The declines in the stock markets, the wave of sales on the financial markets and stock exchanges, large declines and the consequent strong market growth are among the most active events of recent weeks. What do you currently invest in? Which markets will be best swept? Salary still insight, in 2008 will be a commodity?
Panic is not a good leader
The key investment strategy for each investor is the investment strategy chosen by each investor. This should not, in principle, significantly affect the movements in individual markets and during the investment process itself.
The first of these correctly chosen and subsequently adhered to the strategy, approach to the investment itself and long-term relationship and tolerance for risk, which is understandably different for each investor, the individual investor should emerge even if the stock market stagnates and declines. He should not panic or panic. If these assets are invested in investments, which the investor in, should present to the present as a matter of urgency and should not make a mistake in the long run.
In many cases, it is inappropriate to get rid of the title from the long-term strategy, which is currently lost due to negative sentiment and the market decline, but in the long run otherwise they still have a perspective. In times of sharp market decline and panic, from a long-term perspective, it is important not to succumb to the market, but to monitor the fundamentals of individual companies.
However, it is certain that the first long-term investor was quick to buy the assets that v. The speculative investor, on the other hand, is currently very active in the markets and tries to trade very vigorously. In this case, he has to deal with the risk.
In general, in the event of a downturn and a sharp decline in stock markets, the investor should, according to his opinion and according to the strategy, invest, for example, at a time when the market is at its bottom, and in the sector, which has the fastest recovery from other declines. (currently according to our opinion eg energy).
Gold, real estate, or even a commodity?
Last year they were among the most successful investments in agricultural commodities. And even with the outlook for 2008, investment in commodities was predicted to have a great future for the first time. So are commodity investments really promising? The same question may occur to some investors in connection with gold, which is more than ever related to the development of the US dollar or real estate investments, as the first mortgage crisis triggered declines in stock markets.
It can be determined that gold is generally perceived as security, and if, according to the deepening of the current crisis and uncertainty in the stock markets continues, the limit of USD 1,000 / ounce can be considered real. The same can be done with similar commodities, and even here there should be no significant change in attitudes in the case of investment in them.
The ever-increasing energy intensity of the company and the limited resources of raw materials will still be one of the reasons for investing in these sectors. In times of expansion, the demand for energy and industrial commodities is growing, and thanks to the recent boom in renewable energy sources, agricultural commodities are also succeeding. Investing in commodities is so much more risky than e.g. stock market exposure.
In connection with investments in the real estate market, the view may not be so clear. Very bad in the segment and region, because the real estate market has its own specifics. The real estate fund will change, for example, the local market to have a stable investment, although with a low return, but with limited risk. On the contrary, it is necessary to expect still high volatility in the actions of real estate companies. After the reduction of rates by the Fed, the short-term trend of these companies can be expected to be positive, however, the mortgage crisis is far from over, and therefore a careful approach is necessary.

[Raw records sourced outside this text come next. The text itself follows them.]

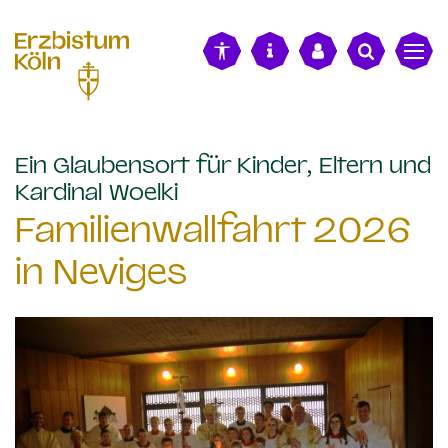
alt springen
Ein Glaubensort für Kinder, Eltern und
:
Kardinal Woelki
Familienwallfahrt 2026
in Neviges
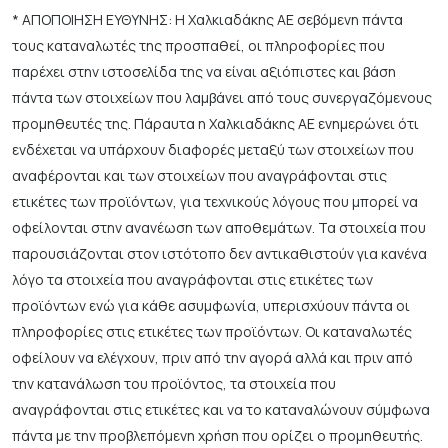
* ΑΠΟΠΟΙΗΣΗ ΕΥΘΥΝΗΣ: Η Χαλκιαδάκης ΑΕ σεβόμενη πάντα
τους καταναλωτές της προσπαθεί, οι πληροφορίες που
παρέχει στην ιστοσελίδα της να είναι αξιόπιστες και βάση
πάντα των στοιχείων που λαμβάνει από τους συνεργαζόμενους
προμηθευτές της. Πάραυτα η Χαλκιαδάκης ΑΕ ενημερώνει ότι
ενδέχεται να υπάρχουν διαφορές μεταξύ των στοιχείων που
αναφέρονται και των στοιχείων που αναγράφονται στις
ετικέτες των προϊόντων, για τεχνικούς λόγους που μπορεί να
οφείλονται στην ανανέωση των αποθεμάτων. Τα στοιχεία που
παρουσιάζονται στον ιστότοπο δεν αντικαθιστούν για κανένα
λόγο τα στοιχεία που αναγράφονται στις ετικέτες των
προϊόντων ενώ για κάθε ασυμφωνία, υπερισχύουν πάντα οι
πληροφορίες στις ετικέτες των προϊόντων. Οι καταναλωτές
οφείλουν να ελέγχουν, πριν από την αγορά αλλά και πριν από
την κατανάλωση του προϊόντος, τα στοιχεία που
αναγράφονται στις ετικέτες και να το καταναλώνουν σύμφωνα
πάντα με την προβλεπόμενη χρήση που ορίζει ο προμηθευτής.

How do regions have the potential?
The mortgage crisis had its impact on the residential real estate market in the US and gradually spread to other countries in the developed world. They are affected by developing countries, which are in much better shape when it comes to the macroeconomic situation, not at any time in the past.
The growth of these countries, such as India or in, is also a strong domestic demand as their population grows in purchasing power. On the other side of the country, such as Russia or Brazil, ie the production and export of commodities. These countries are currently suffering from other problems, such as high inflation, and then a markedly overvalued stock market.
Therefore, it is also true that some shares of the company in these fields will be affected by the crisis. In general, these are defensive titles (such as telecommunications and company tables), which pay high dividends and thus ensure a regular shift in income (pensions) regardless of the current market price.